Artist of the portrait

INTERVIEW: Gearóid Hayes’ portraits appear to have been plucked from the past, yet their contemporary subjects lend an unsettling…

INTERVIEW:Gearóid Hayes' portraits appear to have been plucked from the past, yet their contemporary subjects lend an unsettling immediacy. It's just one of the paradoxes that unfurl around this artist, write GEMMA TIPTON.

UNSETTLINGLY TIMELESS faces look back at you from the canvasses in Gearóid Hayes’s studio. It’s a bright, sunny, winter day in Dublin, but in the studio, up several flights of stairs in a Georgian building near St Stephen’s Green, it’s rather darker.

The window is curtained off with a heavy black drape, leaving light to come in from a section at the top – it’s easier to control that way. One of the walls, too, is draped in black, and so the focus of the room is on an easel and a small platform, which stand at the centre. And on all those faces . . .

== Supplied records ==
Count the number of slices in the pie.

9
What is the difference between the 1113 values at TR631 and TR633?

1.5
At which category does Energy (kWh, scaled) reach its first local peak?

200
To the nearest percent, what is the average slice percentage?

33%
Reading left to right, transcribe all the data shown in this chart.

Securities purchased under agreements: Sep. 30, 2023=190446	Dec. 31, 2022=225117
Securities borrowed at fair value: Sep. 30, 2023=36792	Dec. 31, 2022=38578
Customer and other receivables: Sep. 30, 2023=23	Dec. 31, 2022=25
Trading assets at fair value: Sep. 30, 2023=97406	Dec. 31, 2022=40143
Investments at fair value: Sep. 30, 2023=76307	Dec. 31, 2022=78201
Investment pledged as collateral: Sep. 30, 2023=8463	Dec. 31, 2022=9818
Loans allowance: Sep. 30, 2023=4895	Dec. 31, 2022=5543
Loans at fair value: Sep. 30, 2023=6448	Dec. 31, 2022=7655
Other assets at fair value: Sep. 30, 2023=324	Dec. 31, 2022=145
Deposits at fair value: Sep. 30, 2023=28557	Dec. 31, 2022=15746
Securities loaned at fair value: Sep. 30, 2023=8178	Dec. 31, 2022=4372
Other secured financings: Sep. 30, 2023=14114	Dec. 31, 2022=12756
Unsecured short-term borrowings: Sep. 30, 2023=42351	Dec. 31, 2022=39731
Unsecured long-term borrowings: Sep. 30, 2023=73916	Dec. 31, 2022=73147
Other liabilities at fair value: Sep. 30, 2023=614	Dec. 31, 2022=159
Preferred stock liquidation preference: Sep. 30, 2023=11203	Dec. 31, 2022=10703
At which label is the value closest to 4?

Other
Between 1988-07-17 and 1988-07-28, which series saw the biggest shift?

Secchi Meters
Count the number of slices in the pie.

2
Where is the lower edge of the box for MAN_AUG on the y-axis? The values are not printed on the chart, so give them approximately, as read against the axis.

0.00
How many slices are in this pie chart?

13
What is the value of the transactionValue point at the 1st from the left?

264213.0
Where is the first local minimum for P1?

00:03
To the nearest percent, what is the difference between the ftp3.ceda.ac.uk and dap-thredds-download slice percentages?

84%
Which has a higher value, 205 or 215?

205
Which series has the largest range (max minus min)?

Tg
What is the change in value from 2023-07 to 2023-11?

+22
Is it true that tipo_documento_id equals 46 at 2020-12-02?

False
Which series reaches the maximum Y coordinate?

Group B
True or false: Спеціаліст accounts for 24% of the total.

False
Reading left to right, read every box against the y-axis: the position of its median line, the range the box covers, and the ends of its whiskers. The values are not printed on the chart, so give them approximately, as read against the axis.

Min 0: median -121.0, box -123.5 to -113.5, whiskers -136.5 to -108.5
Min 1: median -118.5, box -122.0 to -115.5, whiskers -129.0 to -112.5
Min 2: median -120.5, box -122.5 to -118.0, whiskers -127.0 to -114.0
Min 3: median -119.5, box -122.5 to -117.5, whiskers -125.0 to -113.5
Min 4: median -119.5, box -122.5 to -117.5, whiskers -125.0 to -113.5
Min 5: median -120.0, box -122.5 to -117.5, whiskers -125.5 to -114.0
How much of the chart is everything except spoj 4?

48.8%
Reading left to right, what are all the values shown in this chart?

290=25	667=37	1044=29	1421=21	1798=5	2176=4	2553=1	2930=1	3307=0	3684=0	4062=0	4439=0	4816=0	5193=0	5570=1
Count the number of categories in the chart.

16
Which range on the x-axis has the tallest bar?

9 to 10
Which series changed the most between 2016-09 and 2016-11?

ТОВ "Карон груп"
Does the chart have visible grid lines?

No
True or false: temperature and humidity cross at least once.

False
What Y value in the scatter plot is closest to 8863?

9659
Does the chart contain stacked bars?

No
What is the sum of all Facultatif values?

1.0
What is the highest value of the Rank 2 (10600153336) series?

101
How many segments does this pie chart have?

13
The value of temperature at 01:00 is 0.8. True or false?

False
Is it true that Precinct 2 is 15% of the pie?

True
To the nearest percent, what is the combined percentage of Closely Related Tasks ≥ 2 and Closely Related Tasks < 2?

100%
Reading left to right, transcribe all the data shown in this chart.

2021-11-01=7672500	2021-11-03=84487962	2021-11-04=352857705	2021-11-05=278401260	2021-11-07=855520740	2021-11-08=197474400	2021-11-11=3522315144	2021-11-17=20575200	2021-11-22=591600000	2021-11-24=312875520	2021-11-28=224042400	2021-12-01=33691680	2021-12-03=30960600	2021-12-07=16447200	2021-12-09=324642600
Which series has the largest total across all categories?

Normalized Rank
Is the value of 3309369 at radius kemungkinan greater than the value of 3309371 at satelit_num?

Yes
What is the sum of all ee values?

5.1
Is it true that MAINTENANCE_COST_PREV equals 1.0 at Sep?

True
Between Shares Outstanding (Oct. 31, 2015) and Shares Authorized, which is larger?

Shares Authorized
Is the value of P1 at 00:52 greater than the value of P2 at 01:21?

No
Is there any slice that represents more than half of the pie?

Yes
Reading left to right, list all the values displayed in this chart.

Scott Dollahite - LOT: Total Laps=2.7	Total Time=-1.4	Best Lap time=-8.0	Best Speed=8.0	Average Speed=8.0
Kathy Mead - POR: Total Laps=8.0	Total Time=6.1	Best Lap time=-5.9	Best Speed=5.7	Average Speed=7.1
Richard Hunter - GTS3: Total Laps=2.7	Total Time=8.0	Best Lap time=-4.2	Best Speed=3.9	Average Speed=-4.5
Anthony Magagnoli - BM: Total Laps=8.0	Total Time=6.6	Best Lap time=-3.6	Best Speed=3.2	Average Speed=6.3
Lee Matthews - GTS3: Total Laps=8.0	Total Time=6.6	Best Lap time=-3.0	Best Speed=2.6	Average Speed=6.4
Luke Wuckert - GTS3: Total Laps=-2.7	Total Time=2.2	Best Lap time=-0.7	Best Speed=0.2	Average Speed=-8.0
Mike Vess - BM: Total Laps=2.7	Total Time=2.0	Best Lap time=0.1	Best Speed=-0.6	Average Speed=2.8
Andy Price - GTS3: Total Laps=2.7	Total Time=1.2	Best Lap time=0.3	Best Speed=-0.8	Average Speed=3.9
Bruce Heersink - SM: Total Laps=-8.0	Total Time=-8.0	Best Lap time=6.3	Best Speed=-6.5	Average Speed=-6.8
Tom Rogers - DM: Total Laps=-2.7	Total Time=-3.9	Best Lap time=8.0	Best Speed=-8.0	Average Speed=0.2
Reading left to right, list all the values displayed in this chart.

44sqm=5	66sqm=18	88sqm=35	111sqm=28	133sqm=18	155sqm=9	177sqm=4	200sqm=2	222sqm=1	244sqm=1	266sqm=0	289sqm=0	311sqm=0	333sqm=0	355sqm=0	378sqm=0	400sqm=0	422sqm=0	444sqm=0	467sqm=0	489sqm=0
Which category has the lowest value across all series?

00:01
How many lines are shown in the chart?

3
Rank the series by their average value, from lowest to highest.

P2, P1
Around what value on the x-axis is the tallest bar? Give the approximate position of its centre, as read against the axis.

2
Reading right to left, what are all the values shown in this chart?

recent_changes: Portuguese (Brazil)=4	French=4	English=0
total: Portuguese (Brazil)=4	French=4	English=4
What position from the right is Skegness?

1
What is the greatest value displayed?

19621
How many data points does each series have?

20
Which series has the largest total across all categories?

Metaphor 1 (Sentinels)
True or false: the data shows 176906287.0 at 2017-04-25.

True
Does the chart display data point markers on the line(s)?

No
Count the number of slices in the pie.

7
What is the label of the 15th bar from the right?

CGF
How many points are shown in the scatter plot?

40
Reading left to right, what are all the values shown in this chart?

== Assignment A ==
According to the interview, where is Gearóid Hayes's studio?
== Assignment B ==
Copy the listing from its first line through the line that contains "At which label is the value closest to 4?", swapping "slices" for "pieces" and leaving everything else unchanged.

== Answer section A ==
It is up several flights of stairs in a Georgian building near St Stephen's Green in Dublin.

== Answer section B ==
Count the number of pieces in the pie.

9
What is the difference between the 1113 values at TR631 and TR633?

1.5
At which category does Energy (kWh, scaled) reach its first local peak?

200
To the nearest percent, what is the average slice percentage?

33%
Reading left to right, transcribe all the data shown in this chart.

Securities purchased under agreements: Sep. 30, 2023=190446	Dec. 31, 2022=225117
Securities borrowed at fair value: Sep. 30, 2023=36792	Dec. 31, 2022=38578
Customer and other receivables: Sep. 30, 2023=23	Dec. 31, 2022=25
Trading assets at fair value: Sep. 30, 2023=97406	Dec. 31, 2022=40143
Investments at fair value: Sep. 30, 2023=76307	Dec. 31, 2022=78201
Investment pledged as collateral: Sep. 30, 2023=8463	Dec. 31, 2022=9818
Loans allowance: Sep. 30, 2023=4895	Dec. 31, 2022=5543
Loans at fair value: Sep. 30, 2023=6448	Dec. 31, 2022=7655
Other assets at fair value: Sep. 30, 2023=324	Dec. 31, 2022=145
Deposits at fair value: Sep. 30, 2023=28557	Dec. 31, 2022=15746
Securities loaned at fair value: Sep. 30, 2023=8178	Dec. 31, 2022=4372
Other secured financings: Sep. 30, 2023=14114	Dec. 31, 2022=12756
Unsecured short-term borrowings: Sep. 30, 2023=42351	Dec. 31, 2022=39731
Unsecured long-term borrowings: Sep. 30, 2023=73916	Dec. 31, 2022=73147
Other liabilities at fair value: Sep. 30, 2023=614	Dec. 31, 2022=159
Preferred stock liquidation preference: Sep. 30, 2023=11203	Dec. 31, 2022=10703
At which label is the value closest to 4?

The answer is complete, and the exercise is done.